◆ Задание
Кем, согласно отрывку о Пришвине, герой признает людей вместо того, чтобы делить их на «белых» и «красных»?

◆ Предложенный отрывок
Для Пришвина обретение Дома — это покаяние, умаление «я» в принятии другого. Дом не для избранных, а со всеми вместе. Путь к дому-Китежу — это особая аскеза, приглашение на тайную вечерю всех воюющих: «Нет, господа, с первыми сумерками разведите-ка самовар, накрывайте скатерти и твердите во все уголки: — Жалуйте, жалуйте! Явятся рогатые и пузатые, не брезгуйте. Это кажется только вначале, в сумерках неприятно, а потом привыкнете… припахнется. Вступите с ними в остроумную беседу и до рассвета пейте, ешьте и веселитесь. А потом, когда начнется голубой день, такая радость охватит всех, какая не известна ни одному защитнику света. Ни пост, ни молитва, ни покаяние, ни всякие опыты — это все способы, а основа всего — первое тайное движение сердца: крик первого петуха в ночи».
Путь к Дому воплощается в двухчастном строении сюжета. В основе первой его части лежит мотив смерти героя, удаление в «светлые открытые далекие горы» от воюющего на Земле человечества, переход из мира горя-несчастья в Невидимый град, закрытый туманами. Вторая часть сюжета прочерчивает связь между земным и небесным в сердечном отклике сострадающего людям героя. Удаленность от мира теперь символизирует духовный путь восхождения как причастия жизни, принятия чаши страданий.
Образ мирской чаши становится символом принятия мира, возвращения к нему с особой любовью. Эта участная позиция преображает героя и открывает для него иные связи — способность среди воюющих быть в особом отношении к ним. Герой отказывается делить людей на «белых» и «красных», но выявляет сердечным вниманием имя — «человек».

◆ Выдержка из данных
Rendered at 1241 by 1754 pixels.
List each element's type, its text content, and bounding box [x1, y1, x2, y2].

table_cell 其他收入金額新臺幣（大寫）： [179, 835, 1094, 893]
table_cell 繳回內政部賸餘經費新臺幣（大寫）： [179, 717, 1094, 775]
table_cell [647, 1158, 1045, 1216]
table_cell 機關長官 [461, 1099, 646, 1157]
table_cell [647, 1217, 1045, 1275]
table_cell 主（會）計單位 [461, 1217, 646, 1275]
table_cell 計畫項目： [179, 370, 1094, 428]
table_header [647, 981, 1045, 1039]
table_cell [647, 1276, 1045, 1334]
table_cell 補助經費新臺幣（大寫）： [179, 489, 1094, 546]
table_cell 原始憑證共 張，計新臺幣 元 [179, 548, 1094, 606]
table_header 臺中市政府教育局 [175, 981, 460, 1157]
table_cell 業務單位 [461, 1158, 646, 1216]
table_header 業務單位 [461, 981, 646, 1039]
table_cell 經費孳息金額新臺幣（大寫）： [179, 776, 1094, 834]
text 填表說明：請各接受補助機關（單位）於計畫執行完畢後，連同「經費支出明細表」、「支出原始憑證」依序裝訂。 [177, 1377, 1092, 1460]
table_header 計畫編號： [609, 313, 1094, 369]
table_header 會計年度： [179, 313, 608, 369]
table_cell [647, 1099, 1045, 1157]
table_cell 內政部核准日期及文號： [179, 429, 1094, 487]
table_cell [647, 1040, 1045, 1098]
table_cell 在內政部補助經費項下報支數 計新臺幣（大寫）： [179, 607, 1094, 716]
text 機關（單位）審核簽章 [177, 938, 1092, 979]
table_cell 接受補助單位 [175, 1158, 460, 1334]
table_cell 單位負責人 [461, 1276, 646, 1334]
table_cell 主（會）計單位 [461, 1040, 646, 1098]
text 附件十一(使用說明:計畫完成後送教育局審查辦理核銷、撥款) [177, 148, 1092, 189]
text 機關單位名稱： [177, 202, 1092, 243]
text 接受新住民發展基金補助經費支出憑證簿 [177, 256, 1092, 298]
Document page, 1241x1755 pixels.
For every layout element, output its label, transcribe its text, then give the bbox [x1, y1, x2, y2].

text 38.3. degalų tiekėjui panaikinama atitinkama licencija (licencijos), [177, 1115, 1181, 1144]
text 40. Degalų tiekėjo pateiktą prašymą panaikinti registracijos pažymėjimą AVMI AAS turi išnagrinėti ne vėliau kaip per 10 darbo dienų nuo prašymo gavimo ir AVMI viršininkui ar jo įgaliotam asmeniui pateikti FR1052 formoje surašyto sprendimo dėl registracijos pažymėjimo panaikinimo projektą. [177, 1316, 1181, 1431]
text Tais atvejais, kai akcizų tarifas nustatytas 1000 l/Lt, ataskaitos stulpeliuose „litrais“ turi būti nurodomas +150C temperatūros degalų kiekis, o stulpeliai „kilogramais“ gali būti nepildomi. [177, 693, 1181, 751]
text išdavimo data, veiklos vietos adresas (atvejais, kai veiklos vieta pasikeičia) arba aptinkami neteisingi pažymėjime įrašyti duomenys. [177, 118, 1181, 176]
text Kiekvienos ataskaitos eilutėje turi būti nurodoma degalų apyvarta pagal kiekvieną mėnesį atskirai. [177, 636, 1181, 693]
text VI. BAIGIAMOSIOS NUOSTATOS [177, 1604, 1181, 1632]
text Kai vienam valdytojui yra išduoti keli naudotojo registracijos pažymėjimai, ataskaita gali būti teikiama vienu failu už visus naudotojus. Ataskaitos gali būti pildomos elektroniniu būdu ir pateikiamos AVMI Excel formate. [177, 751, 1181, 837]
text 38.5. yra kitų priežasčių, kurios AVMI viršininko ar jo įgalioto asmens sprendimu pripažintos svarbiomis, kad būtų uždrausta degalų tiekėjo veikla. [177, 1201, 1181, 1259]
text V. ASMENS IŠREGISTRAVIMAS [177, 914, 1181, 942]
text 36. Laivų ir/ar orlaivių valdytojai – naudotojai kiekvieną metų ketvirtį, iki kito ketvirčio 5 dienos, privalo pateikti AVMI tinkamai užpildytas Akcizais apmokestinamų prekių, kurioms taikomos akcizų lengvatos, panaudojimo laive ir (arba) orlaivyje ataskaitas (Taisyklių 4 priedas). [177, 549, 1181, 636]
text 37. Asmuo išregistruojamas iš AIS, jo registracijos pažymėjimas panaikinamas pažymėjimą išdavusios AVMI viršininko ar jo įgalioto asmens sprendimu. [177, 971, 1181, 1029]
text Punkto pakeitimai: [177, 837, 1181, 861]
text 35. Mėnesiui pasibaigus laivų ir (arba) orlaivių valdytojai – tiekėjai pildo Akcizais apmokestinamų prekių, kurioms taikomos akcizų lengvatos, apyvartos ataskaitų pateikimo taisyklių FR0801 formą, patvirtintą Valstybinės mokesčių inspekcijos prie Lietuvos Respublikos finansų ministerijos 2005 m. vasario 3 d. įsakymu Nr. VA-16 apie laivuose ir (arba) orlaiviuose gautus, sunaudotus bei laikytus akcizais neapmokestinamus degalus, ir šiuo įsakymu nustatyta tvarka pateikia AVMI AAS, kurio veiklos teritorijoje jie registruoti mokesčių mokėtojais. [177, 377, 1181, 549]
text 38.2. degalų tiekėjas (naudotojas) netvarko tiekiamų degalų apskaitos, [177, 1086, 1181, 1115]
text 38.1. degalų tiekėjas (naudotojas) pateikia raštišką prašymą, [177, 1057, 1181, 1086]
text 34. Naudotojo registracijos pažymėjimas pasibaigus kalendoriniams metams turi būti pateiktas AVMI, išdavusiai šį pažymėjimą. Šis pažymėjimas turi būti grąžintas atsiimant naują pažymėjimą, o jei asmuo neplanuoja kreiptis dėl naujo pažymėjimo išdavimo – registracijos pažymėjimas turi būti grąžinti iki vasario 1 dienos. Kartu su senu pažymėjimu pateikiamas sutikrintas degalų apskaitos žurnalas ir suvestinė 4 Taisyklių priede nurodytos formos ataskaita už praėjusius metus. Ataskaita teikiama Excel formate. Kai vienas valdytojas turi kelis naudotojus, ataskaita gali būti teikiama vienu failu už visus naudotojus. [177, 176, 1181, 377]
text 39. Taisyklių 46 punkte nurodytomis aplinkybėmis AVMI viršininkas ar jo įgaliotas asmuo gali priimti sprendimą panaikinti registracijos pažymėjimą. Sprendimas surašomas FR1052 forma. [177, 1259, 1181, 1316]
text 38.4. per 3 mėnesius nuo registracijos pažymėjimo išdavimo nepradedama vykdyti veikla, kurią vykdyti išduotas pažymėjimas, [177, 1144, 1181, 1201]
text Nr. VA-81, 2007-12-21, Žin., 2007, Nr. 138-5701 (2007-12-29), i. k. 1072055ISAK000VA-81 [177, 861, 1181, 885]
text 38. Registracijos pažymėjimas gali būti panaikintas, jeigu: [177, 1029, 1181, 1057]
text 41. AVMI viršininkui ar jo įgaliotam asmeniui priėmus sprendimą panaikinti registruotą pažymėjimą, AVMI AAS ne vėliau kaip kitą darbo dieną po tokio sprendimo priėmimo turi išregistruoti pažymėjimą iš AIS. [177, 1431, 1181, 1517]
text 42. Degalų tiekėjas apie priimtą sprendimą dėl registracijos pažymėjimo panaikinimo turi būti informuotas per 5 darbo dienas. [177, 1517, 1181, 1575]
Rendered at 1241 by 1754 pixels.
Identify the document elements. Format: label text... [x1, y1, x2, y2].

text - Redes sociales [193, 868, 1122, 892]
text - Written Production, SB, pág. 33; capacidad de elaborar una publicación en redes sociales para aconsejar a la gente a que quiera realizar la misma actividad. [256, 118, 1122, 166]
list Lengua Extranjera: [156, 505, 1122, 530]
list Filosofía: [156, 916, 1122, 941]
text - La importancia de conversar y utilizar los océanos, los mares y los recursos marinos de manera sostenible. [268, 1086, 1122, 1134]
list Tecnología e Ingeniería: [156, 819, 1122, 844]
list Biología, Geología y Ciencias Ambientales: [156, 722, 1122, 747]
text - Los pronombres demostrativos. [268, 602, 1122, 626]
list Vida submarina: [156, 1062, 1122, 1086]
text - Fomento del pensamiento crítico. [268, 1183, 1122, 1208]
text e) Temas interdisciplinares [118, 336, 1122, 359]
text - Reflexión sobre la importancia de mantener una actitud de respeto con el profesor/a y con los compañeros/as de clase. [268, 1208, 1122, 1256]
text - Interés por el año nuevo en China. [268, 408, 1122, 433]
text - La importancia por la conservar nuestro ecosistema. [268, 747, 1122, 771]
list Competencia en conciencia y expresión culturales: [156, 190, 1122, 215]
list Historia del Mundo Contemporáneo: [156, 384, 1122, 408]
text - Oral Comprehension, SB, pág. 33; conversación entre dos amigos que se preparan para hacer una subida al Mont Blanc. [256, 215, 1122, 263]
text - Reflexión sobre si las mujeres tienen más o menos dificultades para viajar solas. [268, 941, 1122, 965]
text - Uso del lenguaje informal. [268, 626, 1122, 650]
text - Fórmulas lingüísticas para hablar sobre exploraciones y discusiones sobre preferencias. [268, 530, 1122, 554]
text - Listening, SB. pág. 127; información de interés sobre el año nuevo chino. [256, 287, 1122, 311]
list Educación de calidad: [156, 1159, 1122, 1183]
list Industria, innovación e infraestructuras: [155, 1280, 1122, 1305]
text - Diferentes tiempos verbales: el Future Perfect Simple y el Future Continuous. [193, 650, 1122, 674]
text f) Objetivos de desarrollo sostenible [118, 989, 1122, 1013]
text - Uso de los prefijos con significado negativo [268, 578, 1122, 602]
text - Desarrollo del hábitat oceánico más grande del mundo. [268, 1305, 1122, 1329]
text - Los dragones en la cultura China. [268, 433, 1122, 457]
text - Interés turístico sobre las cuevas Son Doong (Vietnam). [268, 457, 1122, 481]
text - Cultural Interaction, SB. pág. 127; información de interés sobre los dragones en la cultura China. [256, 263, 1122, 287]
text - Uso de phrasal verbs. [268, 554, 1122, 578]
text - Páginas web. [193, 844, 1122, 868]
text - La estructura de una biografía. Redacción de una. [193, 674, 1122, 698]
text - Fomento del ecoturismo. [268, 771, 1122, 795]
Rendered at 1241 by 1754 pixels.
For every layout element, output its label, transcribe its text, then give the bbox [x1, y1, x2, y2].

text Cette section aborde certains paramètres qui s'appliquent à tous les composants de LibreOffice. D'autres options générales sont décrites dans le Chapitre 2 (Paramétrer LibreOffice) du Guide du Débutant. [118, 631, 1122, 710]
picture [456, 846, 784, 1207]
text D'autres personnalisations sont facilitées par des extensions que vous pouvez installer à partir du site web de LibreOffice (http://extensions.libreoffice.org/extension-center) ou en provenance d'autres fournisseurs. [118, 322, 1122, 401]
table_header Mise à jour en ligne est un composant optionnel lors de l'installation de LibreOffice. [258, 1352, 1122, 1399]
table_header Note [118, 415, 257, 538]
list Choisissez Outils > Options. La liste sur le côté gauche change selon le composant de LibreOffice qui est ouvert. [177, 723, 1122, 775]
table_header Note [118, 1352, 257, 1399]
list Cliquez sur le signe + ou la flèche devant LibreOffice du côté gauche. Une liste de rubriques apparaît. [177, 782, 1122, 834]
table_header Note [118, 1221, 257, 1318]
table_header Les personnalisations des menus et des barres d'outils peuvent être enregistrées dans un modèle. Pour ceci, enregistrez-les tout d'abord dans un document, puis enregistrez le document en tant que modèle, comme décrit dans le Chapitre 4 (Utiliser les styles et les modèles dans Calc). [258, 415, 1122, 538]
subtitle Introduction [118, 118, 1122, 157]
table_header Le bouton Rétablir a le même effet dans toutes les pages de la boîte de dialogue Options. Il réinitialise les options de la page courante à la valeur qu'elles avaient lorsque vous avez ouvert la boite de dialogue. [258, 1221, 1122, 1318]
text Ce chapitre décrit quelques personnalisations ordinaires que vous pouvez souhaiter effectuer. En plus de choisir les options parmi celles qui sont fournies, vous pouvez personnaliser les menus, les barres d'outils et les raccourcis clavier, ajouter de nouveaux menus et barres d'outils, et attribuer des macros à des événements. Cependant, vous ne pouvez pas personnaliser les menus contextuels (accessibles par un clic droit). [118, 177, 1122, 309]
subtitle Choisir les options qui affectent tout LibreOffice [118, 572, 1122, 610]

◆ Ответ
Он сердечным вниманием выявляет в них имя «человек».